3 Reasons Why Makeup For Men Is A Good Idea
I sit here at my desk contemplating something I thought I never would – makeup for men. Makeup is a word that feels exclusive to females on a subconscious level. It’s a word that feels as though it personifies femininity. Maybe it feels easier to put things into defined categories. Blue is for boys and pink is for girls. Makeup is for women and face shaving gel is for men.
So then, why is makeup for men a good idea?
Moments of insecurity happen to all of us and they are most definitely gender indiscriminate. My own personal story is one that involved a severe allergic reaction that affected the area around the eyes that took several weeks to return to normal.
During this period, my condition attracted the following comments from both family and colleagues: “You look tired” or “Is everything OK?” and my personal favourite just had to be “You look different.” You can imagine that these types of comments will make any confident man question himself. Actually, for the first time in years I felt a sense of raw insecurity over something I couldn’t control. It was for this very reason that led me to starting my colour cosmetics company Sons of Adonis (www.sonsofaodnis.com), to give men a choice and take back control over their own personal sense of confidence.
It’s Nothing New
In the 21st Century, makeup for men is often touted as a new trend, when in actual fact men have been wearing makeup for thousands of years. It was widely used by both genders for millennia from around 4000 BCE where Egyptian men would commonly use eye liner makeup in the shape of elaborate cat eye designs to symbolise wealth and power. There are many online articles that cover this in more detail, but the point is that throughout human history there are many instances in a number of civilisations where makeup was seen as a way to enhance masculinity.
The turning point can be traced back to the reign of Queen Victoria I where she formally denounced the use of makeup as “vulgar” and “impolite.” It was during this period where the ridicule of men wearing makeup began, which lead to the regression of its use, particularly by males. This was in part due to royal opinions but religious influences also had a part to play where makeup was considered to be the “work of the devil.”
As we reached the 20th Century, gender roles became more defined and makeup was largely seen as a woman’s only endeavour. However, it feels as though in the 21st Century things are starting to go full circle as people largely begin to think more flexibly about gender roles and in turn are becoming more accepting of the idea of men wearing makeup.
Freedom of Choice
Freedom of choice is the right of individuals to determine their own actions. When I was looking for a concealer for myself, subconsciously it felt as though society had made that choice for me.
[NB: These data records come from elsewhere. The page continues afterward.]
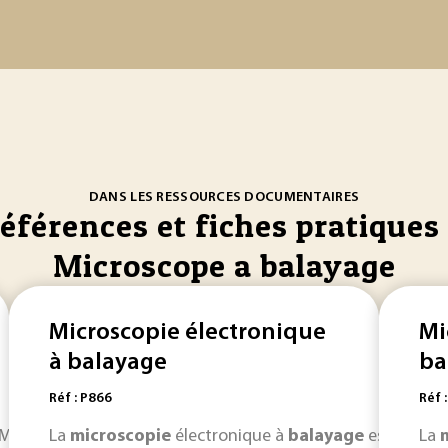
DANS LES RESSOURCES DOCUMENTAIRES
références et fiches pratiques 
Microscope a balayage
Microscopie électronique
Mi
à balayage
ba
Réf : P866
Réf 
MEB, est une technique puissante d... . La
La
microscopie
électronique à
balayage
microscopie
est un outi
élec
La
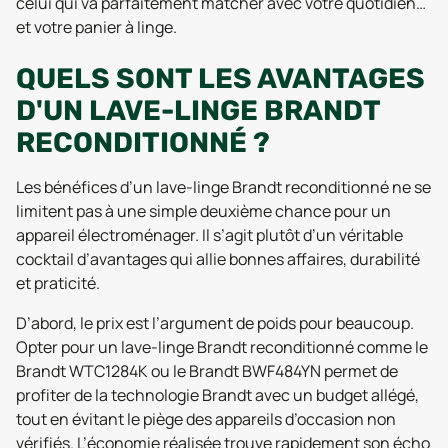
celui qui va parfaitement matcher avec votre quotidien…
et votre panier à linge.
QUELS SONT LES AVANTAGES
D'UN LAVE-LINGE BRANDT
RECONDITIONNÉ ?
Les bénéfices d’un lave-linge Brandt reconditionné ne se
limitent pas à une simple deuxième chance pour un
appareil électroménager. Il s’agit plutôt d’un véritable
cocktail d’avantages qui allie bonnes affaires, durabilité
et praticité.
D’abord, le prix est l’argument de poids pour beaucoup.
Opter pour un lave-linge Brandt reconditionné comme le
Brandt WTC1284K ou le Brandt BWF484YN permet de
profiter de la technologie Brandt avec un budget allégé,
tout en évitant le piège des appareils d’occasion non
vérifiés. L’économie réalisée trouve rapidement son écho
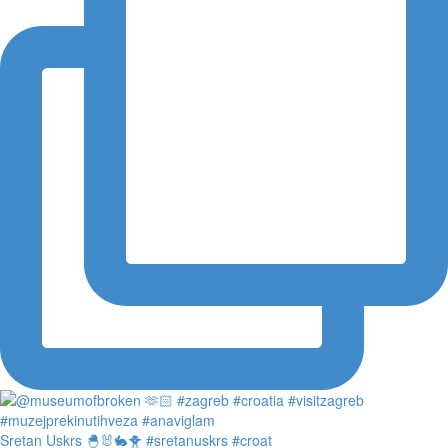
Sretan Uskrs 🐣🐰🐇🐥 #sretanuskrs #croat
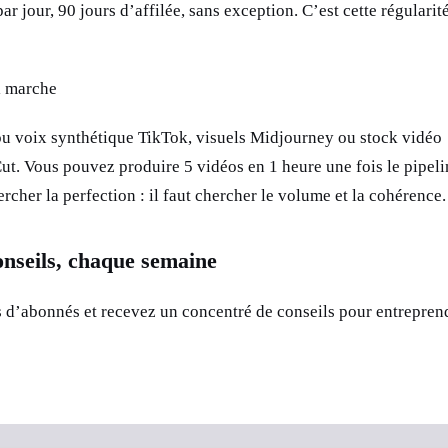
ar jour, 90 jours d’affilée, sans exception. C’est cette régularit
i marche
u voix synthétique TikTok, visuels Midjourney ou stock vidéo
t. Vous pouvez produire 5 vidéos en 1 heure une fois le pipeli
ercher la perfection : il faut chercher le volume et la cohérence.
onseils, chaque semaine
s d’abonnés et recevez un concentré de conseils pour entrepren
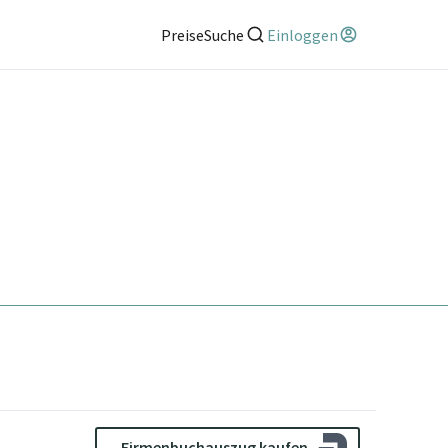
Preise
Suche
Einloggen
Firmenbuchauszug kaufen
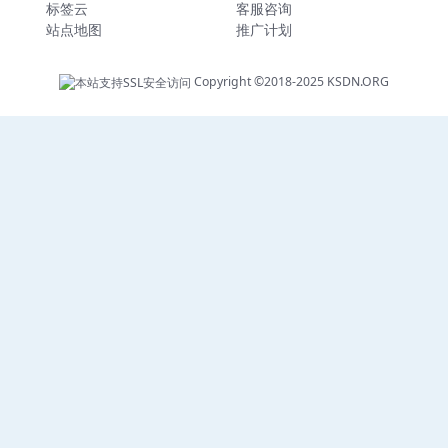
标签云
客服咨询
站点地图
推广计划
Copyright ©2018-2025
KSDN.ORG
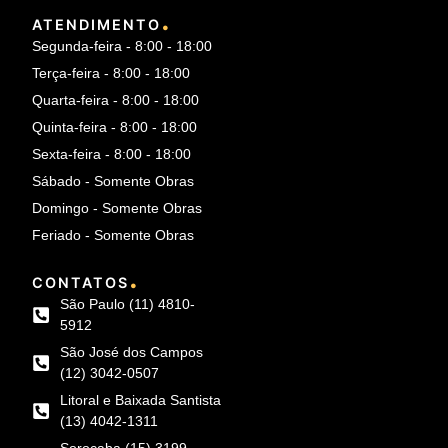
.
ATENDIMENTO
Segunda-feira - 8:00 - 18:00
Terça-feira - 8:00 - 18:00
Quarta-feira - 8:00 - 18:00
Quinta-feira - 8:00 - 18:00
Sexta-feira - 8:00 - 18:00
Sábado - Somente Obras
Domingo - Somente Obras
Feriado - Somente Obras
.
CONTATOS
São Paulo (11) 4810-
5912
São José dos Campos
(12) 3042-0507
Litoral e Baixada Santista
(13) 4042-1311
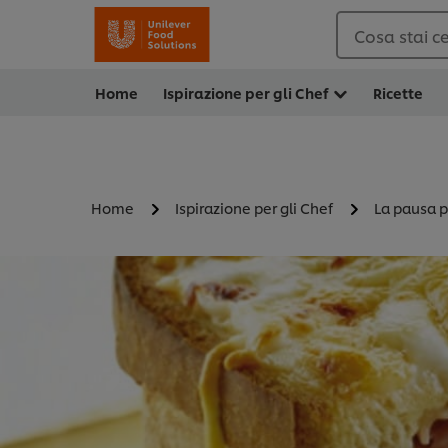
Cosa stai c
Home
Ispirazione per gli Chef
Ricette
Home
Ispirazione per gli Chef
La pausa 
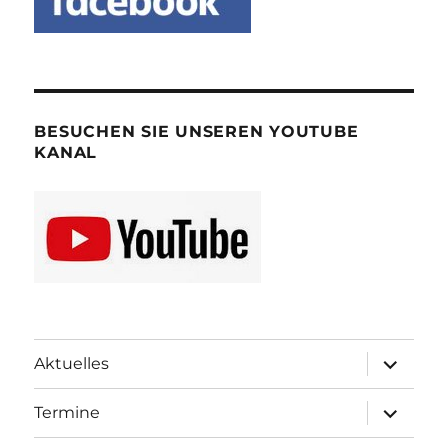
BESUCHEN SIE UNSEREN YOUTUBE
KANAL
Unterme
Aktuelles
öffnen
Unterme
Termine
öffnen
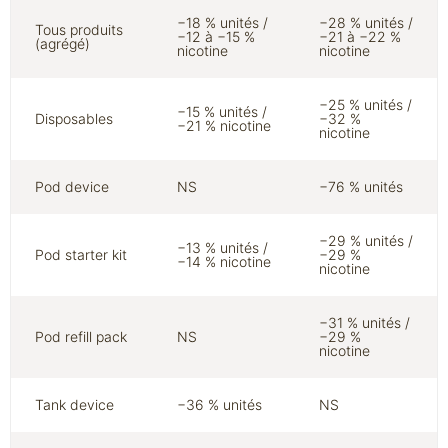
−18 % unités /
−28 % unités /
Tous produits
−12 à −15 %
−21 à −22 %
(agrégé)
nicotine
nicotine
−25 % unités /
−15 % unités /
Disposables
−32 %
−21 % nicotine
nicotine
Pod device
NS
−76 % unités
−29 % unités /
−13 % unités /
Pod starter kit
−29 %
−14 % nicotine
nicotine
−31 % unités /
Pod refill pack
NS
−29 %
nicotine
Tank device
−36 % unités
NS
I almost felt guilty when I’d made the decision to buy a concealer, which in hindsight is a testament to the impact of social conditioning. The powerful marketing of makeup by retailers made it seem like this was a product predominately for females.
It was this very moment whilst standing in the shop that I’d decided things needed to change. By creating good quality colour cosmetics we are simply giving men the opportunity to make that choice for themselves. Whilst it is true that a number of men will view this as a form of emasculation, a growing amount of evidence shows that this is changing. According to a YouGov survey, 1 in 20 British men admit to wearing makeup which is a trend that is expected to grow over the next few years.